ЗАДАНИЕ ▸ Соответствуют ли утверждения (a), (b), (c) тексту ниже о подготовке к путешествию по Тибету? (a) Автор собирался путешествовать под видом простого носильщика. (b) Остальные члены экспедиции знали о планах автора. (c) Партия провела в Гиантце меньше двух месяцев. Для каждого утверждения ответьте «да» или «нет» и точно процитируйте решающие слова текста.

### ТЕКСТ УПРАЖНЕНИЯ ###

Постепенно моя записная книжка заполнялась рядом сведений касательно городов, деревень, дорог, глубины снега на перевалах, характере разных тибетских пограничных чиновников и т. д.
Так как путешествие возможно было лишь в переодетом виде, с опасностью быть открытым, к нему можно было приступить лишь, научившись вести себя по Тибетски. Усиленные, с самого моего прибытия сюда, занятия разговорным тибетским языком дали мне известную свободу речи. Я уже мог болтать часами без всякого затруднения, но это еще не был настоящий тибетский простонародный язык. большей частью мне приходилось говорить с моими слугами, с моим туземным секретарем, Тибетскими властями, — словом людьми, говорящими цивилизованным Тибетским языком. Так я решил путешествовать в качестве простого носильщика, чтобы не обращать на себя внимания, мне надо было усовершенствоваться в простонародном языке и манерах кули.
Поэтому, к великому соблазну и удивлению остальных членов экспедиции, которые ничего не знали о моих планах, я шел постоянно на кухню слушать разговоры наших слуг у очага, тщательно отмечая их тон, приемы, ужимки, с какими они говорят о своих господах, ругаются и ссорятся между собой, флиртуют с местными дамами и девицами.
Всего наша партия пробыла более 3-х месяцев в Гиантце; я все время практиковался в Тибетском языке и усвоении приемов кули, Найт и другие товарищи ездили осматривать гору Чумалхари и ее окрестности.
За это время я почувствовал, что приобрел достаточный местный отпечаток, чтобы выполвить свой проект с известным вероятием успешного исхода. Вернулась к этому времени и остальная наша партия.
Наша миссия, как таковая, в это время уже не существовала и я готовился к моей собственной попытке. До этого времени я никому не открывал своих планов и лишь, вернувшись в Даржеллинг, сообщил о них Найту.
Сначала он отнесся очень несоответственно и у нас было бурное об'яснение, но в конце концов предложение было принято, и с этого момента м-р Найт оказался моим деятельным помощником.

### ИСХОДНЫЕ ДАННЫЕ ###

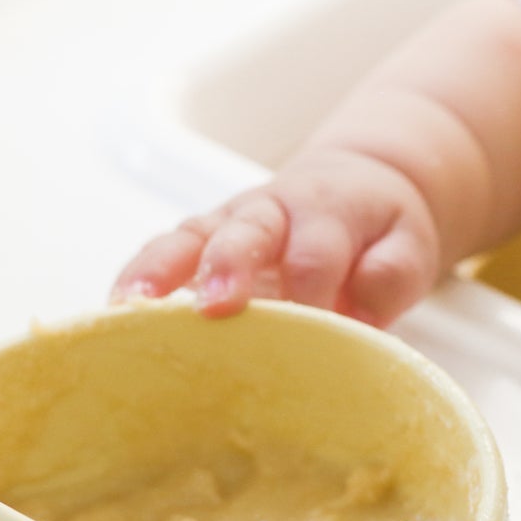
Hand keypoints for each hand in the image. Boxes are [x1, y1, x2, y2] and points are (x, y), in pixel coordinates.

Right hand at [110, 147, 442, 326]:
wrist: (355, 183)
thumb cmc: (378, 228)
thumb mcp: (407, 245)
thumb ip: (392, 276)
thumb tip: (360, 315)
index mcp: (327, 211)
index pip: (317, 254)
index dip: (314, 295)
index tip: (312, 337)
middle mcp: (270, 210)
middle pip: (245, 234)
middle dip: (228, 268)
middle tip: (216, 308)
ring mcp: (226, 222)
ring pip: (187, 237)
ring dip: (158, 270)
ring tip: (130, 306)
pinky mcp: (197, 239)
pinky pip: (160, 254)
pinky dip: (135, 280)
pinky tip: (113, 315)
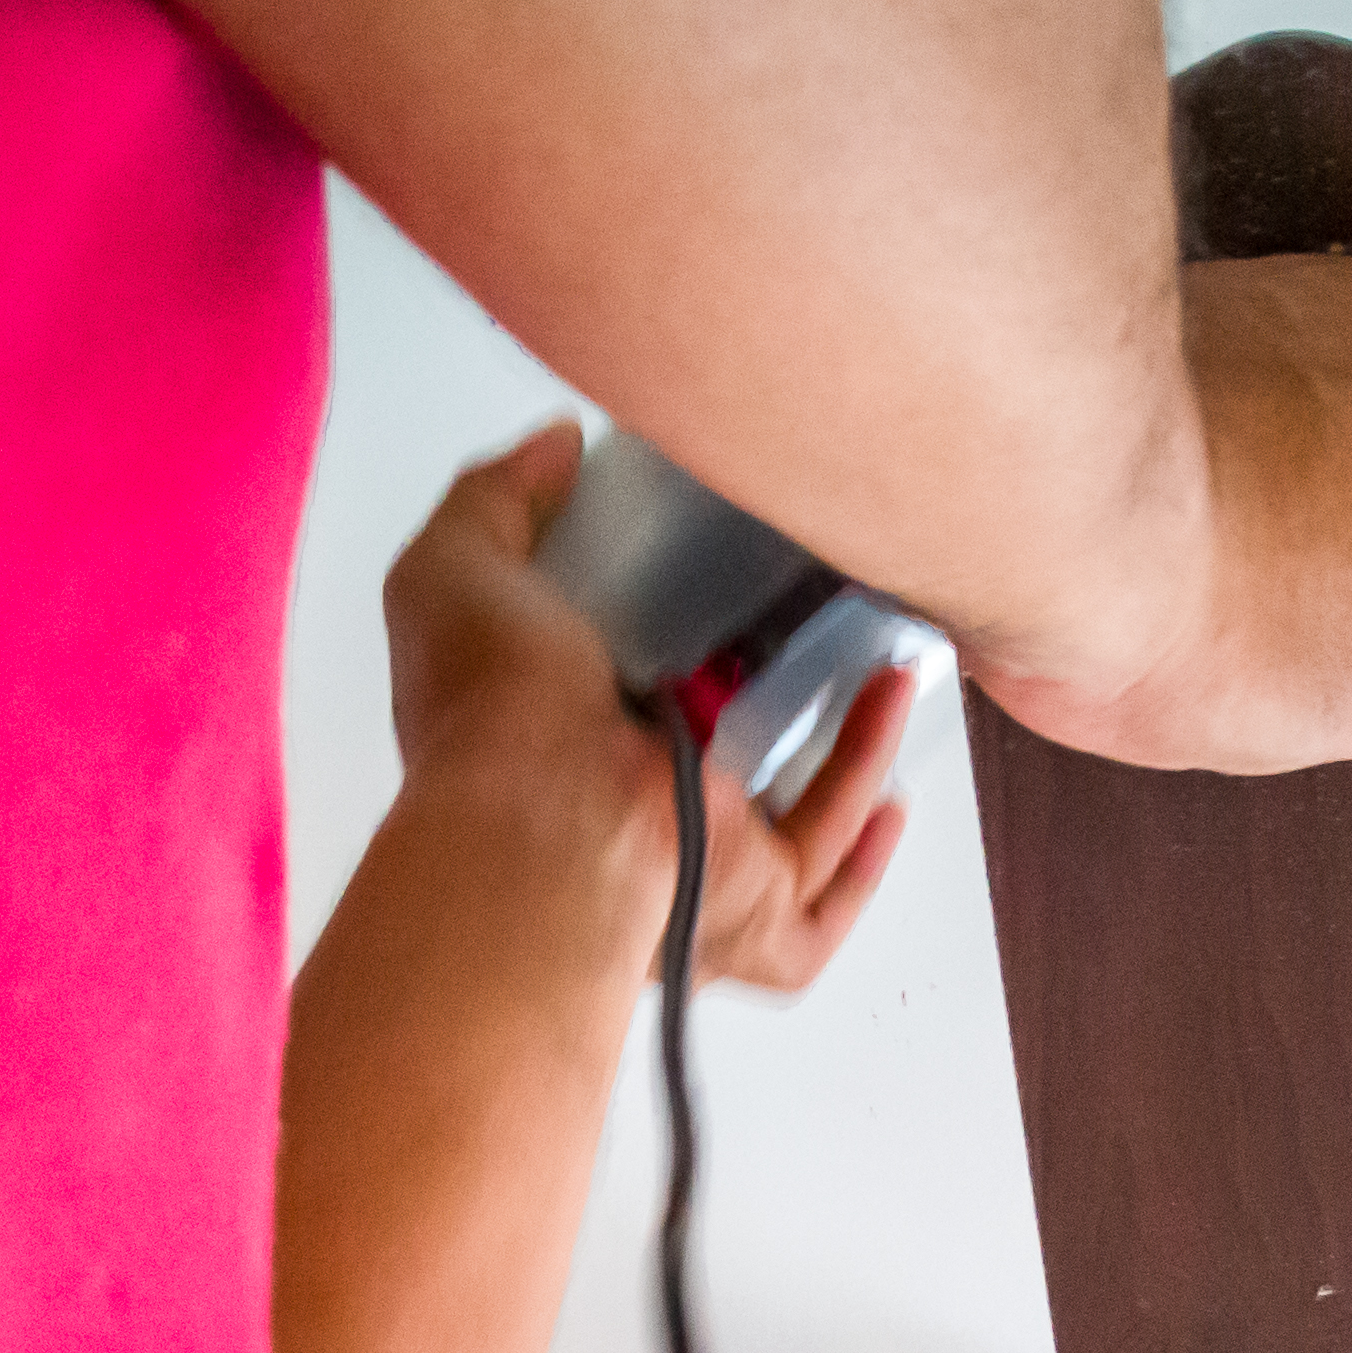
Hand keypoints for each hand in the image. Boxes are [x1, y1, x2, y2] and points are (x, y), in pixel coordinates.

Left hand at [382, 425, 912, 994]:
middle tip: (839, 613)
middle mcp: (638, 797)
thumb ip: (498, 496)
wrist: (548, 826)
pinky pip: (827, 889)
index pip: (640, 672)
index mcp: (570, 728)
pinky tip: (894, 779)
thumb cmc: (496, 716)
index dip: (689, 615)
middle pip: (735, 744)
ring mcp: (703, 859)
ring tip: (892, 668)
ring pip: (802, 815)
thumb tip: (559, 447)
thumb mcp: (458, 568)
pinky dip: (867, 849)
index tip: (739, 556)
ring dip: (856, 747)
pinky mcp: (758, 905)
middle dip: (794, 687)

###

РЕШЕНИЕ ЗАДАНИЯ ▸
(a) Да: «я решил путешествовать в качестве простого носильщика».
(b) Нет: «которые ничего не знали о моих планах».
(c) Нет: «Всего наша партия пробыла более 3-х месяцев в Гиантце».